# What the task requires
Starting with the line that contains "Wrap output in" and continuing through the last line of the entries below, rewrite those lines as a JSON list of strings with one string per line, leaving out blank lines. Include nothing outside that span.

# Working data
-=-=-

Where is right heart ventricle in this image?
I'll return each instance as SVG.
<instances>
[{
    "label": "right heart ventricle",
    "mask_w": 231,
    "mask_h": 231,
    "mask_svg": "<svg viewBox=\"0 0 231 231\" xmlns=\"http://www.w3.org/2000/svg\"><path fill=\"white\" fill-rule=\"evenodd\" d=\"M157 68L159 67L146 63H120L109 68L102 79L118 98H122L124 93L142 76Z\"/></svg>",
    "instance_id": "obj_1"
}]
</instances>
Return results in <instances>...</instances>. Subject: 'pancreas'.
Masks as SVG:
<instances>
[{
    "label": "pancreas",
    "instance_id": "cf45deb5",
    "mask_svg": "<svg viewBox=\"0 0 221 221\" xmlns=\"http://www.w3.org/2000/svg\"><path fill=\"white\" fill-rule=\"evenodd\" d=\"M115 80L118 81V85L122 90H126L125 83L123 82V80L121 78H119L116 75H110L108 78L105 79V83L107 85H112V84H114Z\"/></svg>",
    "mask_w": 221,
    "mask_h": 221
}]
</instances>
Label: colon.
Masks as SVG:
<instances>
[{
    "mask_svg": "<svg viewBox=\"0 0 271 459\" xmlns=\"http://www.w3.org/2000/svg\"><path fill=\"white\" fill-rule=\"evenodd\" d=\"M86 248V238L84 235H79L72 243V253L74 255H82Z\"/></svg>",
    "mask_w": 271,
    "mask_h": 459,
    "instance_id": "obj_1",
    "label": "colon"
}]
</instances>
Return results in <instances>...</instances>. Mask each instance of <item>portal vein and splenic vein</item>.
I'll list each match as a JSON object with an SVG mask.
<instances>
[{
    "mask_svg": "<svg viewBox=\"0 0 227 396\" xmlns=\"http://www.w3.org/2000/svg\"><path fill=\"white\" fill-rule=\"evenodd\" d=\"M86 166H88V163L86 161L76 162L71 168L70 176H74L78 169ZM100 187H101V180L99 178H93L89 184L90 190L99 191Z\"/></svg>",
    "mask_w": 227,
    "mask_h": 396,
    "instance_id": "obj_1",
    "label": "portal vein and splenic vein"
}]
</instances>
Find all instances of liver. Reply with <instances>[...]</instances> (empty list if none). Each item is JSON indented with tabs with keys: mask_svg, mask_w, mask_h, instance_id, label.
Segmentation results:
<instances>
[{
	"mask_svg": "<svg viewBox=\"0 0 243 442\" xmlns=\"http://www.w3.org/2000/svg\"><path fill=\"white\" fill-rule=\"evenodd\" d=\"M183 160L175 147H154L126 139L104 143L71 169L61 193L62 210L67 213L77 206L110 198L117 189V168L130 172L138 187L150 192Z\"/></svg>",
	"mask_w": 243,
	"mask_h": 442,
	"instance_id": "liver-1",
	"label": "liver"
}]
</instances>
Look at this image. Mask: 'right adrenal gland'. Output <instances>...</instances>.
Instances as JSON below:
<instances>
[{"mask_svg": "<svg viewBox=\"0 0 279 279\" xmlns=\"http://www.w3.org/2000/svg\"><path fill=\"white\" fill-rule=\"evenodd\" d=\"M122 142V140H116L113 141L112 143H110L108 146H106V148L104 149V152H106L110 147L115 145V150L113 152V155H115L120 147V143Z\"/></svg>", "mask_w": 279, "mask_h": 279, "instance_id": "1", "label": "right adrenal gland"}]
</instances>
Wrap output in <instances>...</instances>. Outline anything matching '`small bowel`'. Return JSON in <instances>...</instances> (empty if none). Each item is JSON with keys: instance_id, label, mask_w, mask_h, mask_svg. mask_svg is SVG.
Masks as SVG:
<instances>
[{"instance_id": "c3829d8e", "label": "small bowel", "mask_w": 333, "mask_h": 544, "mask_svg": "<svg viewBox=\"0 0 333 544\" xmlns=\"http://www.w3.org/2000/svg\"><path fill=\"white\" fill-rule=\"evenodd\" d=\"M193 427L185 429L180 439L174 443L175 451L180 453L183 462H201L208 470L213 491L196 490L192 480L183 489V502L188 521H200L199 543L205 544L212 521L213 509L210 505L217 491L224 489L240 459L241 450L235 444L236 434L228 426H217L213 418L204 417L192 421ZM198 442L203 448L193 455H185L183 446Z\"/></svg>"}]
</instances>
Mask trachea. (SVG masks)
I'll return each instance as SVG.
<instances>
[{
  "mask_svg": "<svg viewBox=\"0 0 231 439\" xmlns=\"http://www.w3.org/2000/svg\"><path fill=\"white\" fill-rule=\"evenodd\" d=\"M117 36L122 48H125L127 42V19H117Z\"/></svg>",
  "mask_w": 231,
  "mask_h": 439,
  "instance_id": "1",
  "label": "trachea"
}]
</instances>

-=-=-

# Solution to this exercise
[
  "Wrap output in <instances>...</instances>. Outline anything matching '`small bowel`'. Return JSON in <instances>...</instances> (empty if none). Each item is JSON with keys: instance_id, label, mask_w, mask_h, mask_svg. mask_svg is SVG.",
  "Masks as SVG:",
  "<instances>",
  "[{\"instance_id\": \"c3829d8e\", \"label\": \"small bowel\", \"mask_w\": 333, \"mask_h\": 544, \"mask_svg\": \"<svg viewBox=\\\"0 0 333 544\\\" xmlns=\\\"http://www.w3.org/2000/svg\\\"><path fill=\\\"white\\\" fill-rule=\\\"evenodd\\\" d=\\\"M193 427L185 429L180 439L174 443L175 451L180 453L183 462H201L208 470L213 491L196 490L192 480L183 489V502L188 521H200L199 543L205 544L212 521L213 509L210 505L217 491L224 489L240 459L241 450L235 444L236 434L228 426H217L213 418L204 417L192 421ZM198 442L203 448L193 455H185L183 446Z\\\"/></svg>\"}]",
  "</instances>",
  "Mask trachea. (SVG masks)",
  "I'll return each instance as SVG.",
  "<instances>",
  "[{",
  "  \"mask_svg\": \"<svg viewBox=\\\"0 0 231 439\\\" xmlns=\\\"http://www.w3.org/2000/svg\\\"><path fill=\\\"white\\\" fill-rule=\\\"evenodd\\\" d=\\\"M117 36L122 48H125L127 42V19H117Z\\\"/></svg>\",",
  "  \"mask_w\": 231,",
  "  \"mask_h\": 439,",
  "  \"instance_id\": \"1\",",
  "  \"label\": \"trachea\"",
  "}]",
  "</instances>"
]